Les bobets du fun

Miguel Angel Morales
Ecrivain et afficheur public

C’était l’une de ces soirées à thème qu’une moelle épinière en roue libre avait conçue comme un défi au bon goût et à la street credibility, denrée plutôt rare à mille mètres d’altitude. Ce ne sont pourtant pas les rues qui manquent dans la métropole horlogère. Faudra qu’on m’explique ça. Après des débuts en fanfare -Zim ! Boum! Hue !-, String Contest était définitivement the place to be et cette bande particulière de bobets du fun, beaux et photogéniques -et très conscients de l’être-, était bien déterminée à y cramer sa jeunesse. Bondissants, virevoltants, ils savaient se mettre en scène. Tout était dans le regard et le reste dans la pose. Ils étaient cool. Ils portaient beau. Cherchez la faille. Bingo.

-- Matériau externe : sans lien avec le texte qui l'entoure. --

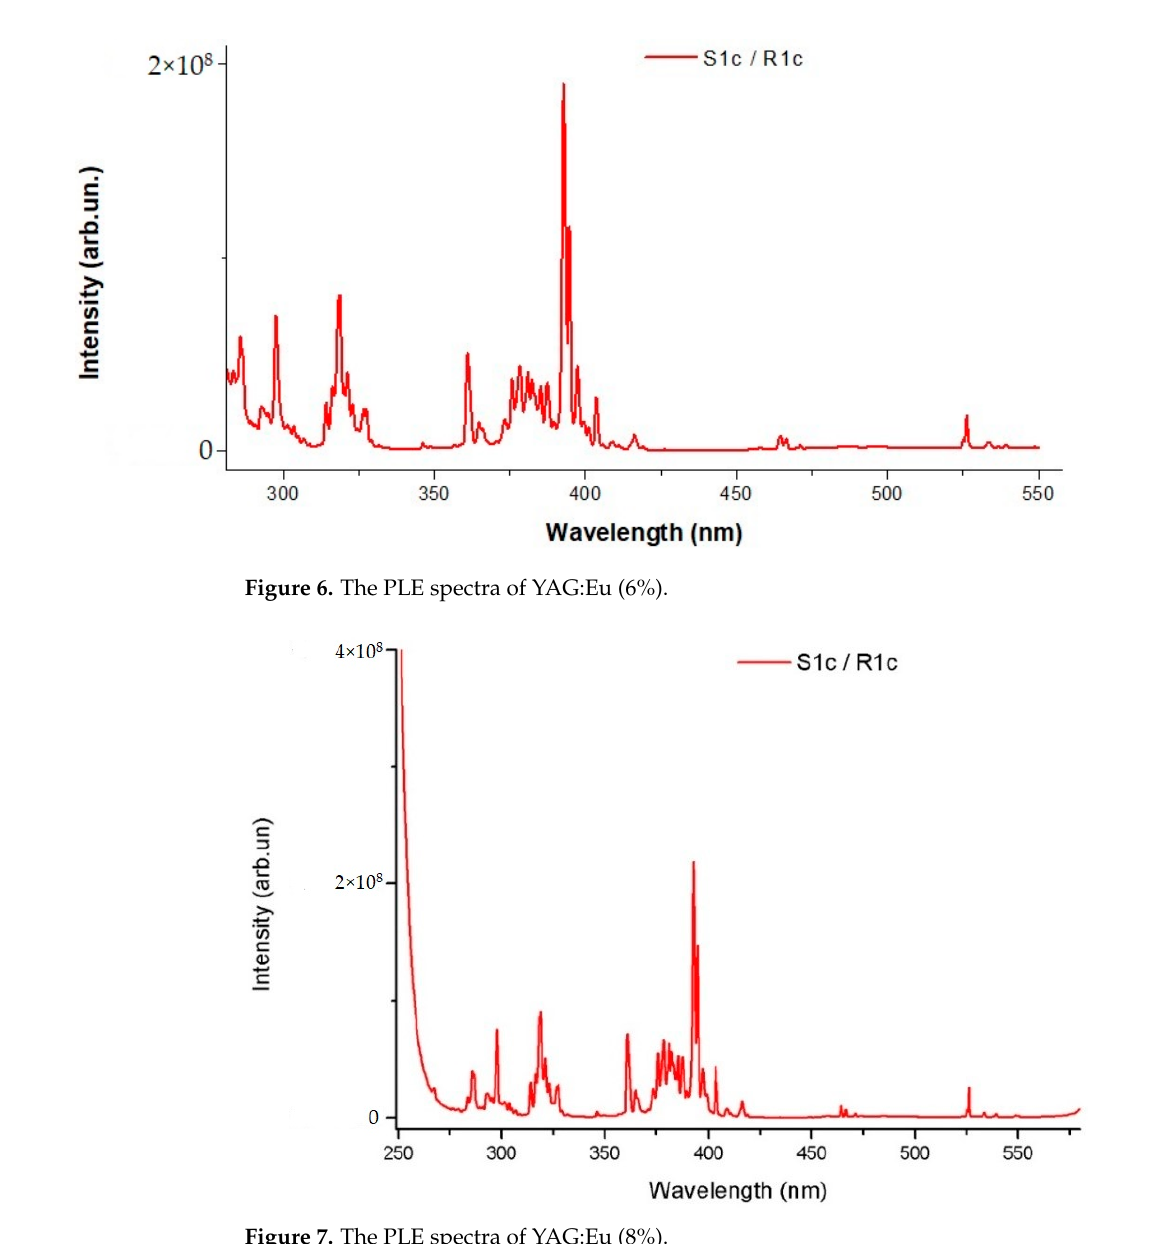
Figure 7. The PLE spectra of YAG:Eu (8%).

Ils dansaient avec la rage désespérée de celles et ceux que la trentaine menace, qu’une grande fatigue commence à flétrir. La vie freinait. Le geste esthétisant se faisait rare. Les petites pilules colorées perdaient de leur sex appeal. Les filles entrevoyaient leur premier enfant à travers un nuage rose et noir fait d’attendrissement et de peur panique. Les garçons savaient l’armoire où ils rangeraient leur béret de marque et le tiroir où se déverseraient, dans un grand fracas, les copains du pub, les amis de toujours.

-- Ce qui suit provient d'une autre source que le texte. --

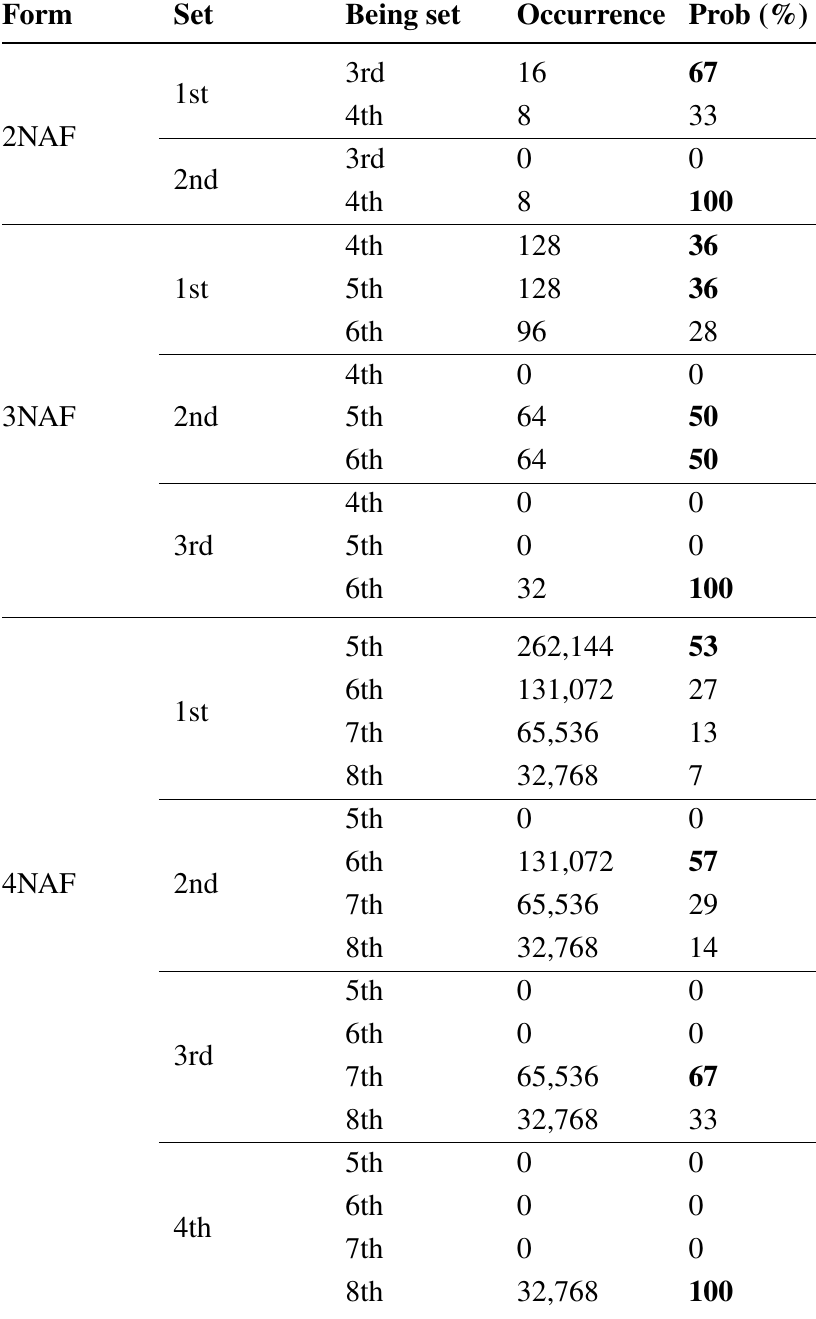
Table 1. Relation of neighbor bit set in w -non-adjacent form (NAF) representation; we tested all cases for evaluation, so occurrence means number of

Depuis Boboland, accrochés à leur périscope, les parents scrutaient ces couples encore jeunes et bientôt à l’épreuve, tout en entretenant le jardin du souvenir d’un joli mois de mai dont ils n’avaient connu que de lointaines répliques cosmétiques, ce dont ils se trouvaient bien. Tout allait bien se passer. Ils y veillaient.

Et moi ? Je stationnais à l’extrémité du bar, comme d’habitude, tout près de la sortie. Le mec prudent. Oui mais. Cherchez la faille. Je sirotais mon rouge valaisan et je ne partais pas. Ils étaient cool. Ils étaient beaux. Ils occupaient l’espace avec une grâce féline et n’avaient pas appris à renverser leurs cocktails. Je sirotais mon rouge. Je m’étais pris la quarantaine dans la gueule et n’entrevoyais rien. Salauds de jeunes.
Miguel Angel Morales, écrivain et afficheur public.

 

Hispano-chaux-de-fonnier en exil aux Barrières, l’un des fondateurs de Plonk et Replonk.